WHAT IT MEANS AND WHY IT'S IMPORTANT — The general consensus seems to be that the turnaround that the country's third-largest retail pharmacy chain has engineered over the past few years is working.
(THE NEWS: Rite Aid looks to retain ESI patients, provide 'superior customer experience.' For the full story, click here.)
Rite Aid president, chairman and CEO John Standley said as much during a conference call Thursday to discuss the company's second quarter 2013 earnings, noting the company's "significant progress in our turnaround efforts." Analyst John Heinbockel of Guggenheim Securities seemed to agree, writing in a report, "Our bullish near-term fundamental thesis on RAD remains intact: the combination of generics and the maturation of the Wellness+ program will drive above-trend EBITDA growth for several more quarters."
Wellness+, the loyalty card program the chain launched nationwide in April 2010, has been a major driver of sales, producing many of the chain's most loyal customers. Since its launch, several enhancements have been made, including Wellness+ for Diabetes and, most recently, a feature that allows members to have +UP points loaded to the cards automatically.

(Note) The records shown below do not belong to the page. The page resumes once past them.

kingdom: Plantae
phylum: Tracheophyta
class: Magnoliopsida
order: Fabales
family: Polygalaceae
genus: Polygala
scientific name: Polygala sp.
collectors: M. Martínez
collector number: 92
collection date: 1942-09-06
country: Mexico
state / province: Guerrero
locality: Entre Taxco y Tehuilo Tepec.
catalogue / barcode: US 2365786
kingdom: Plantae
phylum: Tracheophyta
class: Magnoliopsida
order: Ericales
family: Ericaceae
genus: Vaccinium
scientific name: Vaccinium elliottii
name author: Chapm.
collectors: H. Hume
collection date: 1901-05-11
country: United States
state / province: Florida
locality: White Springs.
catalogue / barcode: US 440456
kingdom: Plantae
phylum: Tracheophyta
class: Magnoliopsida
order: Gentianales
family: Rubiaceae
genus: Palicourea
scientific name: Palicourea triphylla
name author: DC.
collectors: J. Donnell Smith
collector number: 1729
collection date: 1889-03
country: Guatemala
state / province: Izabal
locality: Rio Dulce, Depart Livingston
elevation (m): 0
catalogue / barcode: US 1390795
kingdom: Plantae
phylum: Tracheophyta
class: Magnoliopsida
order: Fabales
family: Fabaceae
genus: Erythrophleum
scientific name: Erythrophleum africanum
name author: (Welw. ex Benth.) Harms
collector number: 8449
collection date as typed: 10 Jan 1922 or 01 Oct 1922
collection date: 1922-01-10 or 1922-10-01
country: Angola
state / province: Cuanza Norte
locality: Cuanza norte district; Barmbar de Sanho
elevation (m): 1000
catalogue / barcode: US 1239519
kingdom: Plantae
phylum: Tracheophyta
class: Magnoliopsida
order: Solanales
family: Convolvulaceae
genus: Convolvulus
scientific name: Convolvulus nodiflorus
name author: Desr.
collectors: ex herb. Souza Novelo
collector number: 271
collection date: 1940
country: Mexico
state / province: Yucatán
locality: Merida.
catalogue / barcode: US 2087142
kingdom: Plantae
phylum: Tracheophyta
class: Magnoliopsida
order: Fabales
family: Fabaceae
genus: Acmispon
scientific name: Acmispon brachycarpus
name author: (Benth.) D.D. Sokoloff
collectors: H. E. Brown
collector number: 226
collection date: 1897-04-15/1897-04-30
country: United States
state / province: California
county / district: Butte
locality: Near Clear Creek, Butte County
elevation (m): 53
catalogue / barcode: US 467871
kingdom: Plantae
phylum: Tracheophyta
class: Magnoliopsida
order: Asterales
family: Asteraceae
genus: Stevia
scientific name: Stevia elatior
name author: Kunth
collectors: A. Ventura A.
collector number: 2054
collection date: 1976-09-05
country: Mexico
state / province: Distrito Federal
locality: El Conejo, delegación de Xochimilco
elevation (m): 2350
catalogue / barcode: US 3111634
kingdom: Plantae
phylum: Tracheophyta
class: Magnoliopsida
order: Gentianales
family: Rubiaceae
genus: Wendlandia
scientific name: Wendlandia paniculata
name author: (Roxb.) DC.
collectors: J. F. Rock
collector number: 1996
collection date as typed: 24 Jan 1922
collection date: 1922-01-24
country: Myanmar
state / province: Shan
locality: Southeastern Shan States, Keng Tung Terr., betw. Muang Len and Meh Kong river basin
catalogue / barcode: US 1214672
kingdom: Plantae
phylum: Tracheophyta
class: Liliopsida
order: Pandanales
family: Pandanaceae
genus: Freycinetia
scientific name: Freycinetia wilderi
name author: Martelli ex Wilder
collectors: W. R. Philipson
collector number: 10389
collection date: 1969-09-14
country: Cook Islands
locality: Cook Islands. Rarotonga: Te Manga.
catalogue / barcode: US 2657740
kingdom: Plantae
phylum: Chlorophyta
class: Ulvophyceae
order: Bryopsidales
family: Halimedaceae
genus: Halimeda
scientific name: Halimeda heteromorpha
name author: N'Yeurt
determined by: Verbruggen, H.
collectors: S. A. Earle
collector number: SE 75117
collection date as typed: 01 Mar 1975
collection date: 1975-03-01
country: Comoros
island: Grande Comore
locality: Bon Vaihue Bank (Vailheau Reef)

The Wellness-format stores already were trending ahead of the older-format stores early on, and they are now showing better front-end sales than the others. Recently, the company unveiled an updated version of the format in Harrisburg, Pa., which includes enhanced decor, product offerings and merchandising presentations. "The Wellness store format is another area of our business that we are constantly looking to refine," Standley told investors Thursday.
When the Wellness+ program and Wellness stores first appeared, one could say that Rite Aid had sown the seeds for a turnaround. Now, based on the results so far, one can say the crops are well on their way to harvest season.